Turbo Hand Grabber works 4 times faster for my database but sometimes it stuck dead on certain points.
So i did some research and here it is what i found so far:
You are using NpgsqlDataReader gatherReader which "fetch" 1000 hands (public List<DataHand> GetNextUnprocessedHands(int bufferSize)) and return it one by one with DataHand GetNextHand() whenever it asked by NoteParser. So why are you wasting so much memory for these handhistories?I think noone can handle 1000 threads parser. And i think it has nothing do to with saving parsed results to database every 1000s hand (which would be great to see as parameter, especially when it produces large output and sometimes i get OutOfMemory exceptions and tbh HM2 sucks at memory management).

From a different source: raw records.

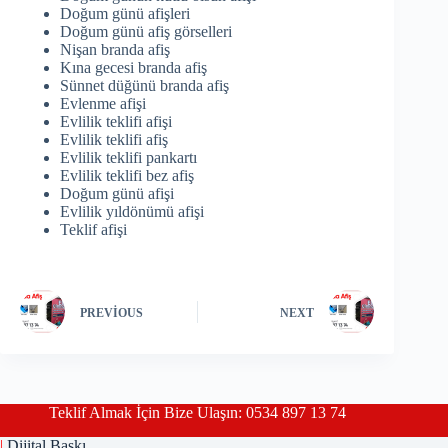
Doğum günü afişleri
Doğum günü afiş görselleri
Nişan branda afiş
Kına gecesi branda afiş
Sünnet düğünü branda afiş
Evlenme afişi
Evlilik teklifi afişi
Evlilik teklifi afiş
Evlilik teklifi pankartı
Evlilik teklifi bez afiş
Doğum günü afişi
Evlilik yıldönümü afişi
Teklif afişi
PREVIOUS
NEXT
Teklif Almak İçin Bize Ulaşın: 0534 897 13 74
|
Dijital Baskı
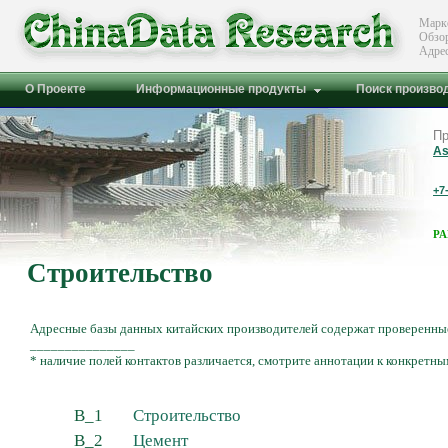
Марк
Обзо
Адре
О Проекте
Информационные продукты
Поиск произво
Пр
As
+7
Р
Строительство
Адресные базы данных китайских производителей содержат проверенные
_______________
* наличие полей контактов различается, смотрите аннотации к конкретны
B_1
Строительство
B_2
Цемент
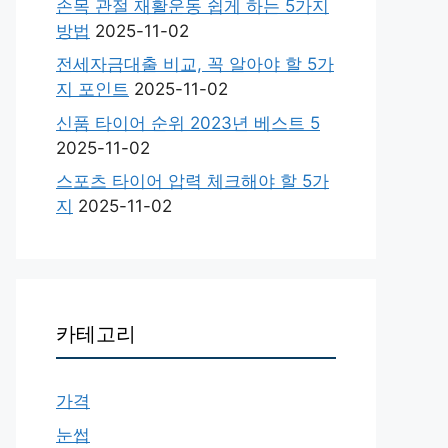
손목 관절 재활운동 쉽게 하는 5가지
방법
2025-11-02
전세자금대출 비교, 꼭 알아야 할 5가
지 포인트
2025-11-02
신품 타이어 순위 2023년 베스트 5
2025-11-02
스포츠 타이어 압력 체크해야 할 5가
지
2025-11-02
카테고리
가격
눈썹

And every time i hit "stop" button or close HM2 gatherReader does not stop processing hands and i have to kill it in task manager and in running queries.
Code:
public void StopProcessing(object o)
{
try
{
lock (this.gatherLockObject)
{
if (this.gatherReader != null)
{
try
{
this.gatherReader.Close();
}
catch
{
}
}
try
{
GatherHelper.Connection.ClearPool();
GatherHelper.Connection.Dispose();
}
catch
{
}
lock (this.noteLock)
{
}
}
}
catch
{
}
}
doesnt look complete, mb some logging? =)
Queries.
Code:
SELECT h.handhistory_id AS pokerhand_id, h.handhistory,
(case when g.pokergametype_id = 0 then 'nl' when g.pokergametype_id = 1 then 'nl' when g.pokergametype_id = 2 then 'fl' else 'nl' end) as GameType, 'cash' as tabletype,
g.istourney, (case when g.pokergametype_id IN (3,4,5,9,10,11,13,14,15,16,17,18,19,25,26,29) then true else false end) as IsOmaha,
g.pokergametype_id
FROM handhistories h
INNER JOIN gametypes g on g.gametype_id = h.gametype_id
WHERE handhistory_id > 10721663
ORDER BY handhistory_id
I think you should get rid of JOINs whenever possible, its very heavy query on large databases. (could be tricky with filters on). gametypes table is kinda small and it its better to get it once and cache it. And implement all that "pokergametype_id" logic in handgetter (GetNextUnprocessedHands?), noneed to delegate buisiness logic to database - its wrong.
Updating data.
Its very slow to insert data into notecaddy_data/scatter player by player. Its much better to do INSERT ... VALUES(player_id1, data1),(player_id2, data2) ON DUPLICATE KEY UPDATE; since it has player_id as primary key. Or make a Procedure in Postgres, or both.
Oh yes, please do "verbose logging" checkbox in settings, not just "enable logging". It would help alot to find bottlenecks and debug errors.